People walked the halls looking for ways to enter either area. Though Dreamhack Melbourne staff were everywhere and very helpful, they were also dressed in black T-shirts, making them blend into the crowd. At PAX Aus, I know where the Enforcers are because their bright yellow T-shirts separate them from the punters.

I’m sympathetic to the organisers. There’s clearly been a business need for the show to change. PAX should have competition. I think that’s a good thing.

I also think this new incarnation of Dreamhack has an identity problem to solve. Beyond being held in a different location to PAX, what is it doing differently? Exploring the show revealed they’d borrowed most of PAX Aus’ ideas. Panels, BYO PC, cosplay competitions, meet-ups, and even Saturday evening concerts and a tabletop section. It was all the same stuff we see every October at a different address. The question kept popping into my head: what’s different about Dreamhack Melbourne? (It would have been the major esports competition at its core, but, again, it didn’t seem like all that many punters considered it a drawcard).

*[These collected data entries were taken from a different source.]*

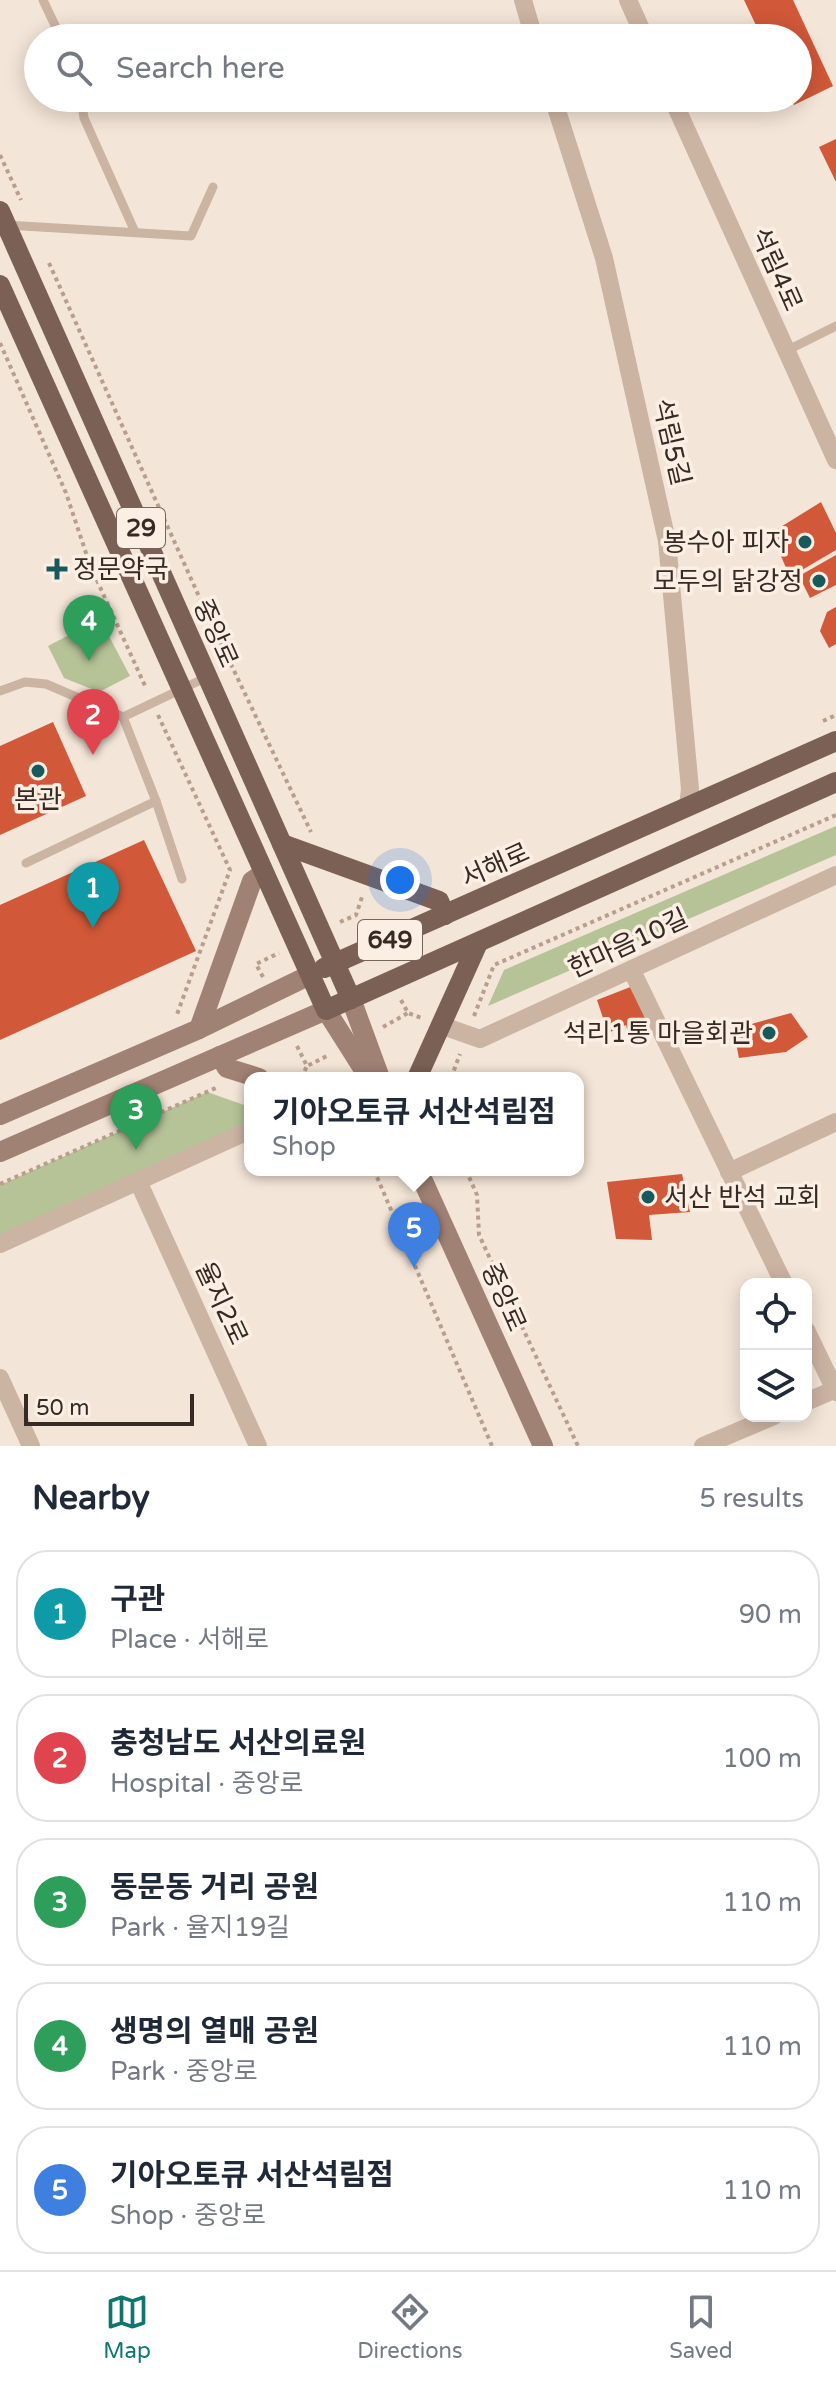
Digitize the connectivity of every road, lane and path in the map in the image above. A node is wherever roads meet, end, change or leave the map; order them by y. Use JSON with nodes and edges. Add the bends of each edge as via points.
{"nodes":[{"id":1,"x":43,"y":0,"type":"edge"},
{"id":2,"x":523,"y":0,"type":"edge"},
{"id":3,"x":628,"y":0,"type":"edge"},
{"id":4,"x":54,"y":24,"type":"edge"},
{"id":5,"x":530,"y":24,"type":"edge"},
{"id":6,"x":639,"y":24,"type":"edge"},
{"id":7,"x":83,"y":112,"type":"edge"},
{"id":8,"x":557,"y":112,"type":"edge"},
{"id":9,"x":678,"y":112,"type":"edge"},
{"id":10,"x":0,"y":155,"type":"edge"},
{"id":11,"x":213,"y":187,"type":"dead end"},
{"id":12,"x":3,"y":218,"type":"edge"},
{"id":13,"x":33,"y":227,"type":"junction"},
{"id":14,"x":135,"y":232,"type":"junction"},
{"id":15,"x":0,"y":285,"type":"edge"},
{"id":16,"x":836,"y":326,"type":"edge"},
{"id":17,"x":786,"y":351,"type":"junction"},
{"id":18,"x":836,"y":460,"type":"edge"},
{"id":19,"x":207,"y":677,"type":"junction"},
{"id":20,"x":182,"y":689,"type":"junction"},
{"id":21,"x":0,"y":691,"type":"edge"},
{"id":22,"x":123,"y":717,"type":"junction"},
{"id":23,"x":836,"y":741,"type":"edge"},
{"id":24,"x":836,"y":782,"type":"edge"},
{"id":25,"x":156,"y":801,"type":"junction"},
{"id":26,"x":688,"y":807,"type":"junction"},
{"id":27,"x":836,"y":815,"type":"edge"},
{"id":28,"x":282,"y":844,"type":"junction"},
{"id":29,"x":317,"y":844,"type":"dead end"},
{"id":30,"x":26,"y":863,"type":"dead end"},
{"id":31,"x":264,"y":873,"type":"junction"},
{"id":32,"x":836,"y":875,"type":"edge"},
{"id":33,"x":182,"y":879,"type":"dead end"},
{"id":34,"x":445,"y":915,"type":"junction"},
{"id":35,"x":478,"y":943,"type":"junction"},
{"id":36,"x":335,"y":964,"type":"junction"},
{"id":37,"x":632,"y":971,"type":"junction"},
{"id":38,"x":310,"y":975,"type":"junction"},
{"id":39,"x":351,"y":999,"type":"junction"},
{"id":40,"x":326,"y":1010,"type":"junction"},
{"id":41,"x":440,"y":1025,"type":"junction"},
{"id":42,"x":199,"y":1029,"type":"junction"},
{"id":43,"x":467,"y":1035,"type":"junction"},
{"id":44,"x":220,"y":1056,"type":"junction"},
{"id":45,"x":307,"y":1066,"type":"dead end"},
{"id":46,"x":304,"y":1072,"type":"edge"},
{"id":47,"x":365,"y":1072,"type":"edge"},
{"id":48,"x":378,"y":1072,"type":"edge"},
{"id":49,"x":420,"y":1072,"type":"edge"},
{"id":50,"x":453,"y":1072,"type":"edge"},
{"id":51,"x":244,"y":1073,"type":"edge"},
{"id":52,"x":228,"y":1091,"type":"dead end"},
{"id":53,"x":0,"y":1115,"type":"edge"},
{"id":54,"x":836,"y":1122,"type":"edge"},
{"id":55,"x":244,"y":1133,"type":"edge"},
{"id":56,"x":0,"y":1152,"type":"edge"},
{"id":57,"x":729,"y":1172,"type":"junction"},
{"id":58,"x":377,"y":1176,"type":"edge"},
{"id":59,"x":421,"y":1176,"type":"edge"},
{"id":60,"x":469,"y":1176,"type":"edge"},
{"id":61,"x":138,"y":1181,"type":"junction"},
{"id":62,"x":0,"y":1184,"type":"edge"},
{"id":63,"x":0,"y":1244,"type":"edge"},
{"id":64,"x":781,"y":1278,"type":"edge"},
{"id":65,"x":812,"y":1342,"type":"edge"},
{"id":66,"x":0,"y":1378,"type":"edge"},
{"id":67,"x":836,"y":1390,"type":"edge"},
{"id":68,"x":812,"y":1400,"type":"edge"},
{"id":69,"x":760,"y":1422,"type":"edge"},
{"id":70,"x":31,"y":1446,"type":"edge"},
{"id":71,"x":258,"y":1446,"type":"edge"},
{"id":72,"x":492,"y":1446,"type":"edge"},
{"id":73,"x":543,"y":1446,"type":"edge"},
{"id":74,"x":578,"y":1446,"type":"edge"},
{"id":75,"x":703,"y":1446,"type":"edge"}],
"edges":[{"from":1,"to":4,"type":"lane"},
{"from":2,"to":5,"type":"street"},
{"from":3,"to":6,"type":"street"},
{"from":7,"to":14,"type":"lane"},
{"from":8,"to":26,"type":"street","name":"석림5길","via":[[604,258],[667,541]]},
{"from":9,"to":17,"type":"street","name":"석림4로"},
{"from":10,"to":13,"type":"path"},
{"from":11,"to":14,"type":"lane","via":[[191,236]]},
{"from":12,"to":13,"type":"lane"},
{"from":12,"to":19,"type":"main road","name":"중앙로","number":"29"},
{"from":13,"to":14,"type":"lane"},
{"from":13,"to":29,"type":"path"},
{"from":15,"to":20,"type":"main road","name":"중앙로","number":"29"},
{"from":16,"to":17,"type":"lane"},
{"from":17,"to":18,"type":"street","name":"석림4로"},
{"from":19,"to":20,"type":"lane"},
{"from":19,"to":28,"type":"main road","name":"중앙로","number":"29"},
{"from":20,"to":22,"type":"lane"},
{"from":20,"to":31,"type":"main road","name":"중앙로","number":"29"},
{"from":21,"to":22,"type":"lane","via":[[25,682],[46,684]]},
{"from":22,"to":25,"type":"lane"},
{"from":23,"to":26,"type":"main road","name":"서해로"},
{"from":24,"to":35,"type":"main road"},
{"from":25,"to":30,"type":"lane"},
{"from":25,"to":33,"type":"lane"},
{"from":26,"to":34,"type":"main road","name":"서해로"},
{"from":27,"to":43,"type":"path","via":[[494,965]]},
{"from":28,"to":34,"type":"main road","via":[[439,901]]},
{"from":28,"to":36,"type":"main road","name":"중앙로","number":"29"},
{"from":31,"to":38,"type":"main road","name":"중앙로","number":"29"},
{"from":31,"to":42,"type":"main road","via":[[252,881]]},
{"from":32,"to":37,"type":"street","name":"한마음10길"},
{"from":34,"to":36,"type":"main road","name":"서해로","number":"649"},
{"from":35,"to":39,"type":"main road"},
{"from":35,"to":41,"type":"main road"},
{"from":36,"to":38,"type":"main road","name":"서해로","number":"649"},
{"from":36,"to":39,"type":"main road","name":"중앙로"},
{"from":37,"to":43,"type":"street","name":"한마음10길","via":[[480,1039]]},
{"from":37,"to":57,"type":"street"},
{"from":38,"to":40,"type":"main road","name":"중앙로","number":"29"},
{"from":38,"to":42,"type":"main road","name":"서해로","number":"649"},
{"from":39,"to":40,"type":"main road"},
{"from":39,"to":48,"type":"main road","name":"중앙로"},
{"from":40,"to":44,"type":"main road"},
{"from":40,"to":47,"type":"main road","name":"중앙로"},
{"from":41,"to":43,"type":"street"},
{"from":41,"to":49,"type":"main road"},
{"from":42,"to":53,"type":"main road","name":"서해로","number":"649"},
{"from":43,"to":50,"type":"path"},
{"from":44,"to":51,"type":"main road","via":[[227,1068]]},
{"from":44,"to":56,"type":"main road"},
{"from":45,"to":46,"type":"path"},
{"from":52,"to":62,"type":"path","via":[[217,1086]]},
{"from":54,"to":57,"type":"street"},
{"from":55,"to":61,"type":"street"},
{"from":57,"to":64,"type":"street"},
{"from":58,"to":72,"type":"path"},
{"from":59,"to":73,"type":"main road","name":"중앙로"},
{"from":60,"to":74,"type":"path","via":[[477,1195],[479,1235]]},
{"from":61,"to":63,"type":"street"},
{"from":61,"to":71,"type":"street","name":"율지2로"},
{"from":65,"to":67,"type":"street"},
{"from":66,"to":70,"type":"street"},
{"from":67,"to":68,"type":"street"},
{"from":69,"to":75,"type":"street"}]}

I may have been the only one thinking about these things, though. Beyond the organisational teething problems, everyone seemed to be having a nice time. I didn’t hear about any major dramas at the show (always a win), and the crowd seemed to be quite pleased for an excuse to get dressed up and take the train to Richmond. I will be very interested see what shape the Dreamhack Melbourne festival takes on in 2025.